In non-scarring hair loss, there are two types; patchy and diffuse hair loss.

In patchy hair loss, there are small distributed areas with missing hairs. For some people, this type of hair loss affects large regions of the scalp but is still distributed. Several factors contribute to this type of hair loss; both human activities that are controllable and body deficiencies. Twisting and pulling your hair out is one of the major causes, this is known as trichotillomania. In ladies, tight braids and ponytails also contribute to hair loss. Fungal infection is also a known cause of hair loss in distributed parts of the scalp. Besides, patchy hair loss can be associated with the secondary stage of Syphilis.
Diffuse hair loss involves significant and consistent loss of hair on the scalp. In this type, there are distributed patches. Usually, it is one large portion of the scalp, which either starts from the front or the middle. This is common in men baldness. System imbedded diseases are common causes of diffuse hair loss including cancer and endocrine disease.

Alopecia Areata

This is an autoimmune condition where the body fights its own components, in this case, hair follicles. There are no medical tests to ascertain the causes of this condition because it does not involve any systemic problems. While you may have health challenges, they are not related to hair loss in this regard. Alopecia areata is characterized by small quarter-sized circles of hair loss on the perfectly glowing scalp. Sometimes, the whole scalp suddenly turns bald. This is an extensive form of hair loss, known as Alopecia totalis. Usually, hair regrows in these portions of the scalp even in alopecia totalis within three to six months. While it is prevalent on the scalp, this condition can also affect beards and eyebrows.
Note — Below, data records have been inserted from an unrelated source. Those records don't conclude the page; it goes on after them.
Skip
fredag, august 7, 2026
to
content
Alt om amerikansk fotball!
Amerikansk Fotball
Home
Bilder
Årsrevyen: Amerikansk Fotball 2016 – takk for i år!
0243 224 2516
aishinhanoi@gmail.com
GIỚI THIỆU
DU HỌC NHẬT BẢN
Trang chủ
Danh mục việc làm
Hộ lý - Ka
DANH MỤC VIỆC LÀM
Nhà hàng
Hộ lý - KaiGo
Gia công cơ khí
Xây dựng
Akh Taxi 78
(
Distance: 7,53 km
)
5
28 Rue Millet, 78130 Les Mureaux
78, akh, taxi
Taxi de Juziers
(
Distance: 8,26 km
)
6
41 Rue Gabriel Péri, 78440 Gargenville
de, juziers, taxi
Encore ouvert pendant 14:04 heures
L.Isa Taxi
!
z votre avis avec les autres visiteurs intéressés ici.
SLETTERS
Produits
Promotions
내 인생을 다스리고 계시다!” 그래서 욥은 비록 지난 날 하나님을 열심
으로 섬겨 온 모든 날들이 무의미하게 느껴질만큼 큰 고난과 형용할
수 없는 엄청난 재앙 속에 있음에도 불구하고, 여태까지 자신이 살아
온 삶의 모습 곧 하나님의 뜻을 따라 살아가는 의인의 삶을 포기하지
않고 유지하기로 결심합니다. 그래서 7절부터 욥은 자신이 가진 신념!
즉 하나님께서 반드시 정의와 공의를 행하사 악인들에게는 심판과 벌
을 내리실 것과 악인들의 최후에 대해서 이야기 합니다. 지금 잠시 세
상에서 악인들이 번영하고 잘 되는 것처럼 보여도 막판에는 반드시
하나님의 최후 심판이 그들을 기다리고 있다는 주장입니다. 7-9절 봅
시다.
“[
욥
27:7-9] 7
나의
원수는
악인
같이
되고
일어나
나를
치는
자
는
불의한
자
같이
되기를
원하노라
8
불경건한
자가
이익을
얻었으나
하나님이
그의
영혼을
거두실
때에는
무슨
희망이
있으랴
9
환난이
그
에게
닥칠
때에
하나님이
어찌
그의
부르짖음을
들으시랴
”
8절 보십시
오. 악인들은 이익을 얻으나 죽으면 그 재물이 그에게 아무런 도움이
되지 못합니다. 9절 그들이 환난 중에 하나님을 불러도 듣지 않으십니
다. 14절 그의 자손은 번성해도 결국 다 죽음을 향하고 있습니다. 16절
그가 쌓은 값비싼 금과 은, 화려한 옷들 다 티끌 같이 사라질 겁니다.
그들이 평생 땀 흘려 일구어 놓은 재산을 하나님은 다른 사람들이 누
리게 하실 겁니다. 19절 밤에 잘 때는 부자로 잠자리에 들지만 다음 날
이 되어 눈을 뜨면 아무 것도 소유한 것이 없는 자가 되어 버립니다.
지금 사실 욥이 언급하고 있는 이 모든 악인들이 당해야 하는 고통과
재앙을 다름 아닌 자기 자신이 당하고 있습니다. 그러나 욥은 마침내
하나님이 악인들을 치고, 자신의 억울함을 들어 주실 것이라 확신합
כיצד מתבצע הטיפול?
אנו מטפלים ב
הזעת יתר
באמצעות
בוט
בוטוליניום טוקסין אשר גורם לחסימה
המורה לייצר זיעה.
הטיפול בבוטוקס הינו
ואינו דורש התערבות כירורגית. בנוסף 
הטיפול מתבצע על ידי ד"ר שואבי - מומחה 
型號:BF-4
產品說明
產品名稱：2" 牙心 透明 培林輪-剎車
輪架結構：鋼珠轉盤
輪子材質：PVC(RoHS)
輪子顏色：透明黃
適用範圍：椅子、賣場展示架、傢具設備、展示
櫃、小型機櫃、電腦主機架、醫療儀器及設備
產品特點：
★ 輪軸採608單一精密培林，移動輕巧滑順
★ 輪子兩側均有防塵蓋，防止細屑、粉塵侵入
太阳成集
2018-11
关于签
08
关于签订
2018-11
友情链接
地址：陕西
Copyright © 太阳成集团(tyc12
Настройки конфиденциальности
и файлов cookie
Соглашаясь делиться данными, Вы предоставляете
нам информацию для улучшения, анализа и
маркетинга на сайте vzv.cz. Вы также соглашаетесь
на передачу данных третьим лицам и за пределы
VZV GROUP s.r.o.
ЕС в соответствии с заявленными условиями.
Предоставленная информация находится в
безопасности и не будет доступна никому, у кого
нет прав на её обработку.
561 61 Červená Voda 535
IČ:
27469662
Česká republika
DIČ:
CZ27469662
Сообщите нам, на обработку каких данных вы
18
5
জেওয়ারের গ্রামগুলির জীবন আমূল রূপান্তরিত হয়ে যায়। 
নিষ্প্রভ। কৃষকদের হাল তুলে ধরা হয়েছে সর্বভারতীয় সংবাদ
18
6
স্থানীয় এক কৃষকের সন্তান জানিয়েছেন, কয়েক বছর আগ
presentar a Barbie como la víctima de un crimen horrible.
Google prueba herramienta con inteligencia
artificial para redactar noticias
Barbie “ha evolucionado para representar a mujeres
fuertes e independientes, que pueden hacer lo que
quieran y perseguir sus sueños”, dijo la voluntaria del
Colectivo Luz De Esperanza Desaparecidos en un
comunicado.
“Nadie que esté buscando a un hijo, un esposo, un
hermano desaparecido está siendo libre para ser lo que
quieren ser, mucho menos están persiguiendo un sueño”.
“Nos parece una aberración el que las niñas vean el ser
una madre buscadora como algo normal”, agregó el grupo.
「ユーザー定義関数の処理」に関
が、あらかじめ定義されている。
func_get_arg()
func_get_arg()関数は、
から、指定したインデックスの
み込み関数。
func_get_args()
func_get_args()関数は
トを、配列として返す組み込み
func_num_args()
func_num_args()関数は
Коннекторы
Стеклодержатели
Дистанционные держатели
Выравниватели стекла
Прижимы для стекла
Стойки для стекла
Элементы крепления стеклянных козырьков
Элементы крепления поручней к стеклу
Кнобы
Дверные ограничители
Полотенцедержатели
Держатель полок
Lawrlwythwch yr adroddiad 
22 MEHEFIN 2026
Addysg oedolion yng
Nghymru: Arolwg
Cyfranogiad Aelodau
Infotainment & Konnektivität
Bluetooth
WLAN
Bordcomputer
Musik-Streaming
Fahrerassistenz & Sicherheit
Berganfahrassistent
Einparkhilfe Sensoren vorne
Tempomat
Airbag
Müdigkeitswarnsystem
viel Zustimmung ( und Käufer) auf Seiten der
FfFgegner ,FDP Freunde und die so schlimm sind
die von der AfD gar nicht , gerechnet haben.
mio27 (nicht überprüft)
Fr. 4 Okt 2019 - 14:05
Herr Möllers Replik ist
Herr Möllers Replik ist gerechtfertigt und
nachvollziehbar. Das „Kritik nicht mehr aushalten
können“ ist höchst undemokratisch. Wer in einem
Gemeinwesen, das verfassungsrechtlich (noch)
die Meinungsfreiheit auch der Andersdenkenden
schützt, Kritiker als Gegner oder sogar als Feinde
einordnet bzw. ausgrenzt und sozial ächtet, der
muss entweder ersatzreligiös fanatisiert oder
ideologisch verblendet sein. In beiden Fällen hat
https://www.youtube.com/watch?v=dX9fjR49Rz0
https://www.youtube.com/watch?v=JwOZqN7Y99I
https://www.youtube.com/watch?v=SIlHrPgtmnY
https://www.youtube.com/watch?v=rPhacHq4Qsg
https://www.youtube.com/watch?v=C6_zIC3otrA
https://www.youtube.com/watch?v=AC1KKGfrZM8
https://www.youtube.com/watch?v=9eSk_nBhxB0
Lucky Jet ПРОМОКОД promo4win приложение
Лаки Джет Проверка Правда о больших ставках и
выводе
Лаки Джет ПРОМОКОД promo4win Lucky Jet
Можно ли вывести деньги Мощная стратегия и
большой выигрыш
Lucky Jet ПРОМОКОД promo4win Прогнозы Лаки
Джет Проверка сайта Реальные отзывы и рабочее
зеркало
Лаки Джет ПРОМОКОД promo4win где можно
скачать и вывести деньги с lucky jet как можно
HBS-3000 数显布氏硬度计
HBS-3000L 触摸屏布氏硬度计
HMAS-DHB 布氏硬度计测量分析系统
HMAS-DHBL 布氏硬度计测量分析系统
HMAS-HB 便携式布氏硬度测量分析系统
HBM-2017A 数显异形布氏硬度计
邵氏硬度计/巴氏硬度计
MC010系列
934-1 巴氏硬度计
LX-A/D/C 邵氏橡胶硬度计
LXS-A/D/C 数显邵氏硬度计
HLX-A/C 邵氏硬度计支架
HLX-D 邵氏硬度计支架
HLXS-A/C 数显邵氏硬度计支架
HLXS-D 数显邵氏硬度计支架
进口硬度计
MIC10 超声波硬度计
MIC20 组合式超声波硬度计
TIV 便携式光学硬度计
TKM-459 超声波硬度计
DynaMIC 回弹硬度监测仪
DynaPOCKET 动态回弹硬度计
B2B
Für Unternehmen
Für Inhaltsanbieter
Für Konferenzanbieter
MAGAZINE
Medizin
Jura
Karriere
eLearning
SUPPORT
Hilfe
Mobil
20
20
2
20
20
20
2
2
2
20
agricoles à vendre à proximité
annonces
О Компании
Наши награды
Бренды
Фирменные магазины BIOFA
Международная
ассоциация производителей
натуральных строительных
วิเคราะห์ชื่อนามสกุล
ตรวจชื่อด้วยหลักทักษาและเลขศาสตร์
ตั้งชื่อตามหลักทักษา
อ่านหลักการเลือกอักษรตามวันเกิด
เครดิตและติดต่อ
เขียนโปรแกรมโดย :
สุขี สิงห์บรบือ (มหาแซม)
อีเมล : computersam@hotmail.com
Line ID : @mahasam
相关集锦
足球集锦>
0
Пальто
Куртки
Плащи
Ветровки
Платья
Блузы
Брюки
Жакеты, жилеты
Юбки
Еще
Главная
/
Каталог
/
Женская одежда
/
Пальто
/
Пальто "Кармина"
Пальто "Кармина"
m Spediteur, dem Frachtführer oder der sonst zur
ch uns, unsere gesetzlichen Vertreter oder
Causes of alopecia areata are yet to be established. However, the condition is largely associated with high stress levels. Nevertheless, it can be a cause of stress by itself.

Treatment for this naturally occurring condition is often steroid injection, particularly in localized infections. When it occurs in small patches, triamcinolone is used to help the hair regrow much faster. While this is tested and confirmed to be an effective therapy, it may not work in large patches. Instead, oral steroid pills and ultraviolet light forms of therapy are used. Besides, some people opt to cover up the affected areas with artificial hair or even comb hair to cover the area. Today, men choose to clean shave their scalps to create uniformity. It is also a trending style in the 21st century.

Traction Alopecia

Intense and persistent pulling of hair results in this type of hair loss. This is common in women where braids are tightly pulled. Sometimes tight ponytails also cause hair loss. A prolonged strain on the hair follicles leads to breakage of the shaft hence hair falling off. Traction alopecia involves persistent pulling and strain on the hair roots that result in weak hairs thus hair loss. Evidently, this is preventable. Exercise caution on your hairstyles to avoid immense damage.

Tinea Capitis

In medical language, ‘tinea’ means fungal and ‘capitis’ means head. The scalp fungal infection is prevalent in school going children. The condition is common in African American and black African scalps. On the bald spots, you will notice broken hairs. This condition is easily managed with oral antifungals that cure the infection on hair roots.